Task to carry out:
Copy the records word for word, starting at the line that contains "How many segments does this pie chart have?" and continuing through the end of the records. Leave the pictures out.

Material shown:
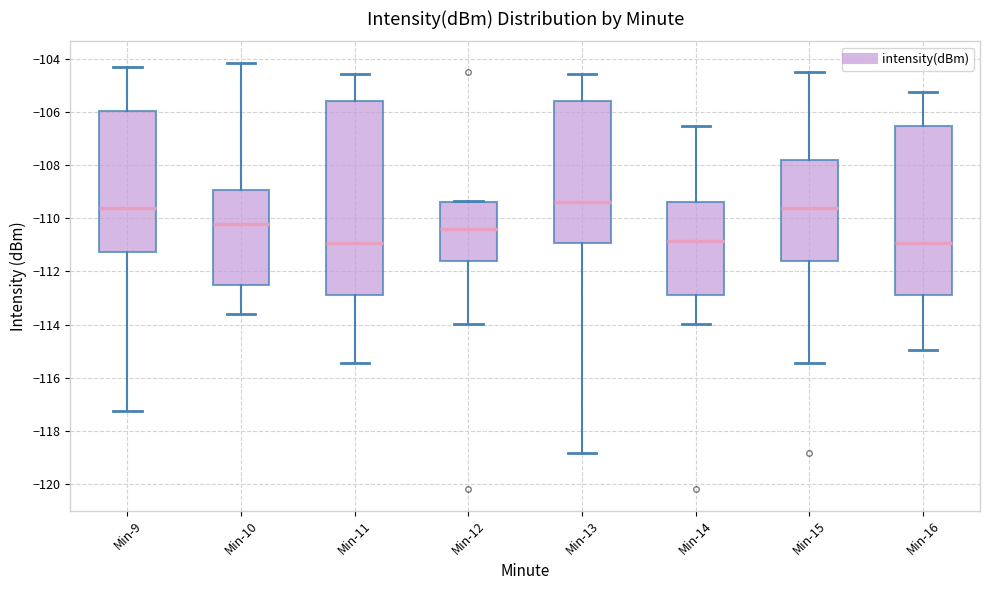

Comparing the boxes themselves (not the whiskers), which one is the tallest?

Min-11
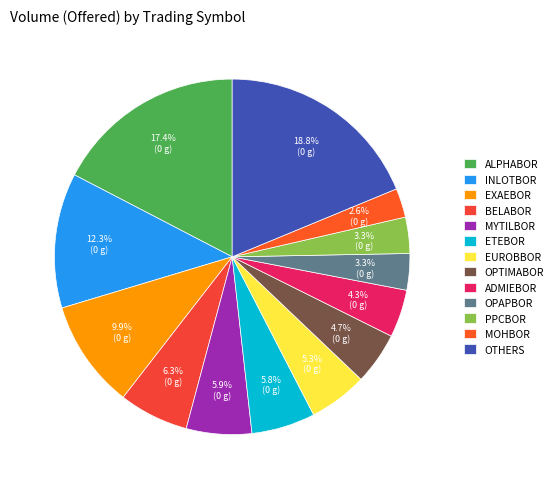

How many segments does this pie chart have?

13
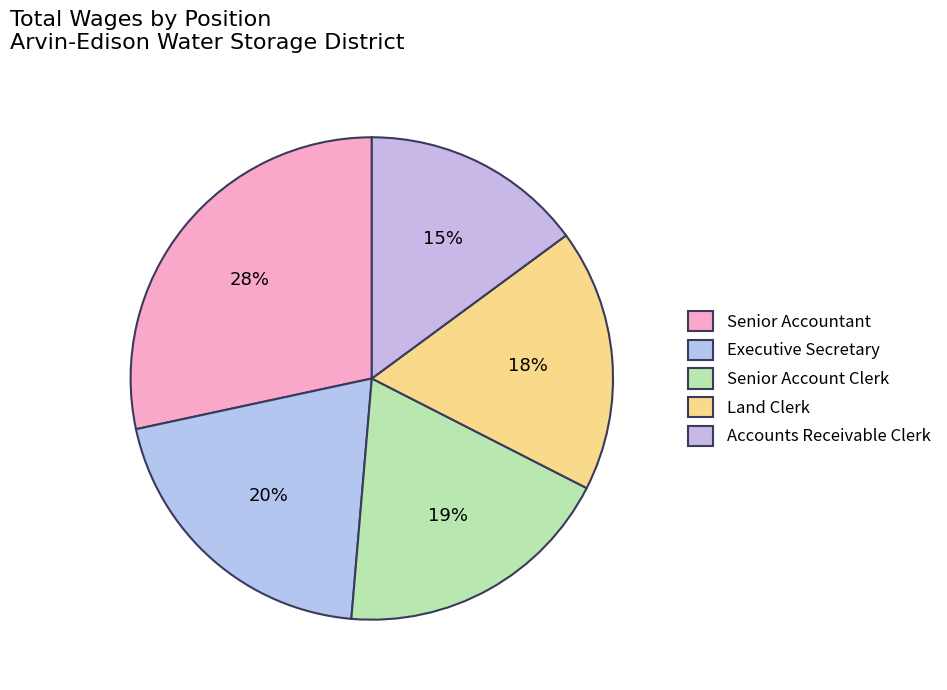

Does any single category account for the majority?

No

Exercise answer:
How many segments does this pie chart have?

13

Does any single category account for the majority?

No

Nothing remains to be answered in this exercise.